• _What is being asked_: Wherever "Right" turns up in the entries, copy out the line that holds it.

• _Records shown_:
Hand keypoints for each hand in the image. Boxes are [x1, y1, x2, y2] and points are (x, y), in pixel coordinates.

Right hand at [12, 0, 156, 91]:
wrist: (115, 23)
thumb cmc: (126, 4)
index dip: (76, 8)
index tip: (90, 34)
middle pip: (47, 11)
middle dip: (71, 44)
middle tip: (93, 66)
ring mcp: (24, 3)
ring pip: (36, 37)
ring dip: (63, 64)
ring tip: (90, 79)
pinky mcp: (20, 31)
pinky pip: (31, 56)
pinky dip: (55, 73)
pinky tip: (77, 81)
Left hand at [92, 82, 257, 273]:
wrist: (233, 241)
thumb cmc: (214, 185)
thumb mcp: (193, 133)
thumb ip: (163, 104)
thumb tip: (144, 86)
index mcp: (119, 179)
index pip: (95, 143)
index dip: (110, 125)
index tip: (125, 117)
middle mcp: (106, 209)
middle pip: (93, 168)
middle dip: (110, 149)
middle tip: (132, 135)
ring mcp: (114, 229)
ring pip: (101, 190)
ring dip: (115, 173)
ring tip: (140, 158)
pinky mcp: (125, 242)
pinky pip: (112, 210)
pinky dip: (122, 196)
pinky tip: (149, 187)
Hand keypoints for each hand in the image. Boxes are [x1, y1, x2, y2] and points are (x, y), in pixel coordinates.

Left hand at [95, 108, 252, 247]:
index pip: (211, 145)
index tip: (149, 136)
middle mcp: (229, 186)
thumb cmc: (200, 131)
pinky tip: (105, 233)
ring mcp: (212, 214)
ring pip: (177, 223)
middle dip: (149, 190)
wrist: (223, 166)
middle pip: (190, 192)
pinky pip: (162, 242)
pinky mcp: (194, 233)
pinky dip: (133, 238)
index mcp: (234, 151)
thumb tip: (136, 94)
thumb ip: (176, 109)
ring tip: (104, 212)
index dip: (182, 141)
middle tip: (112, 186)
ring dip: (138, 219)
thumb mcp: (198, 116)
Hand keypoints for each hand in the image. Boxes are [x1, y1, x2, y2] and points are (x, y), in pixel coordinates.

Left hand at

...

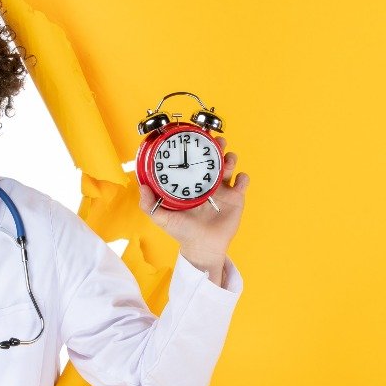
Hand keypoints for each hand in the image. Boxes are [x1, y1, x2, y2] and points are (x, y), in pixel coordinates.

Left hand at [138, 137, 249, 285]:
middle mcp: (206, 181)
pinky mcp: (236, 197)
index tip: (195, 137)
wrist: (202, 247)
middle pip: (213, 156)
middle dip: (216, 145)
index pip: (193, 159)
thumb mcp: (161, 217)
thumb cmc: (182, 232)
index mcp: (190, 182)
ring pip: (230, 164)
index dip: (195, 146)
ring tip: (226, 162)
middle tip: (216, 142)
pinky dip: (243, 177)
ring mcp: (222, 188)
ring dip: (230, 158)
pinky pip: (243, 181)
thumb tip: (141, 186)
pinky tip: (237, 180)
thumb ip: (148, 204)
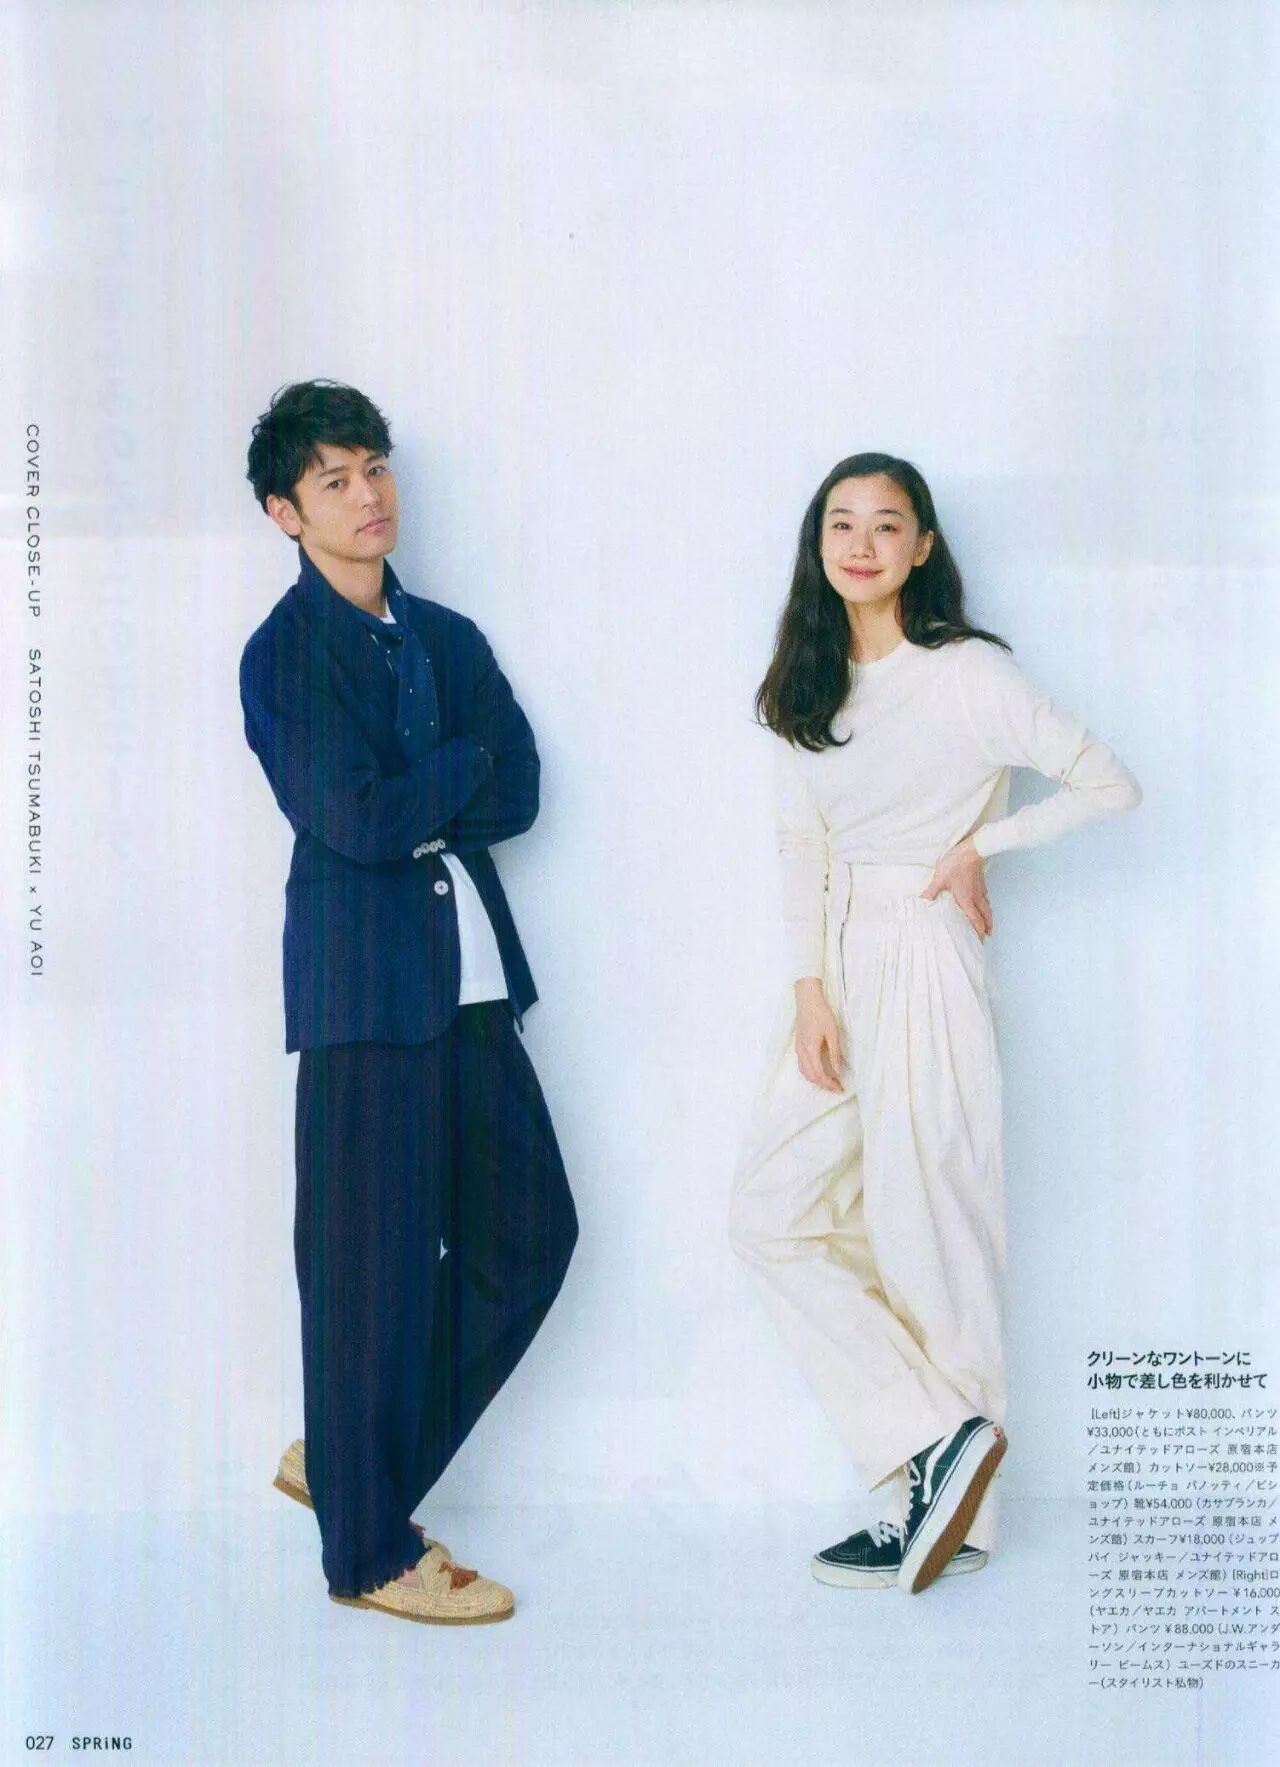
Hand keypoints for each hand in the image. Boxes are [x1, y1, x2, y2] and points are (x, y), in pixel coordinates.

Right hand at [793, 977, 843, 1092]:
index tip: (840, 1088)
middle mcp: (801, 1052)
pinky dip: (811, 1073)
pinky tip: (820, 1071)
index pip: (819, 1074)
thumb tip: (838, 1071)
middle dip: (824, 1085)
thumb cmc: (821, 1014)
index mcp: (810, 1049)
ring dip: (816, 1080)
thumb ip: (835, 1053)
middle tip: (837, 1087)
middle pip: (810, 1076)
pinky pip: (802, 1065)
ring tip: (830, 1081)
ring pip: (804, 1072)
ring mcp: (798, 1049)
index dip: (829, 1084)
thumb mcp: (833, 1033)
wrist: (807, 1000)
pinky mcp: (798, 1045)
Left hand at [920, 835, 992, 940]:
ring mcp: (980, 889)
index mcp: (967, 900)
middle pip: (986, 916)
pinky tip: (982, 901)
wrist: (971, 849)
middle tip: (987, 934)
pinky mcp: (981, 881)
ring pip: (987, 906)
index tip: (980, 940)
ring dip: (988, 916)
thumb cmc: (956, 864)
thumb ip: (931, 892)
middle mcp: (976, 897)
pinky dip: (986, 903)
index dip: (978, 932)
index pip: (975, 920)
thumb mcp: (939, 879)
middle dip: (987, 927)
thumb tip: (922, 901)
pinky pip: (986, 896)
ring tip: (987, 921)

---

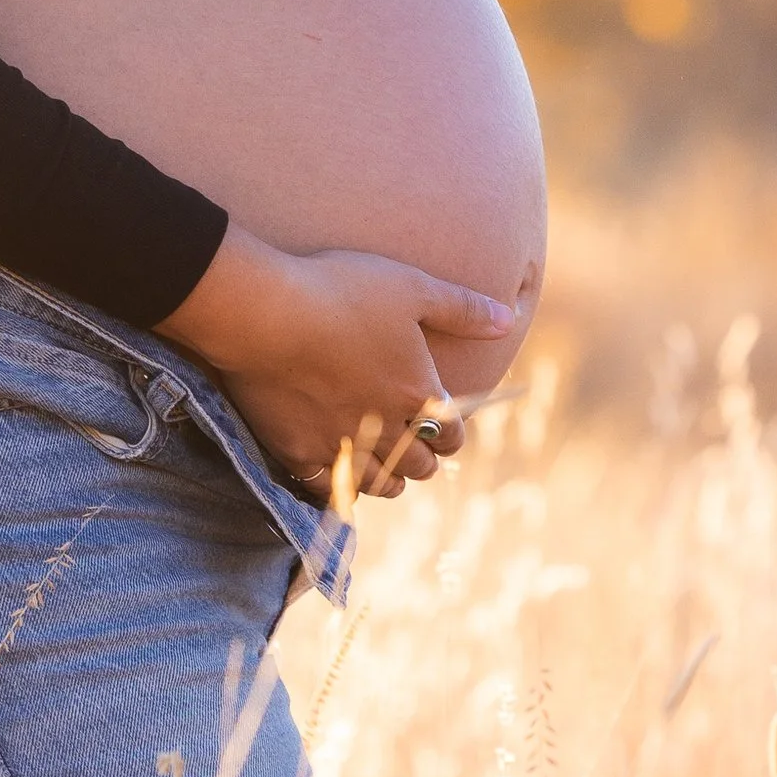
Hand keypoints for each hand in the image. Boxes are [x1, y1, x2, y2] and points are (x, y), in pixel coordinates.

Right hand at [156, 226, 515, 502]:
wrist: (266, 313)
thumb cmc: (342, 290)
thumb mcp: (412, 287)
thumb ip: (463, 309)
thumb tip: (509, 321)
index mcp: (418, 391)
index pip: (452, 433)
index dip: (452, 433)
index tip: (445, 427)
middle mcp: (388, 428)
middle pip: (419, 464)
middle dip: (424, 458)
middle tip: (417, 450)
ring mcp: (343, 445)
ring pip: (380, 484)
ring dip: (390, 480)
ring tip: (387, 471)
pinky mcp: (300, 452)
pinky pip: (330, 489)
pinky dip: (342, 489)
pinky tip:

• _Exercise result_:
Right hand at [12, 0, 156, 91]:
Right hand at [793, 977, 843, 1092]:
Right hand at [156, 226, 515, 502]:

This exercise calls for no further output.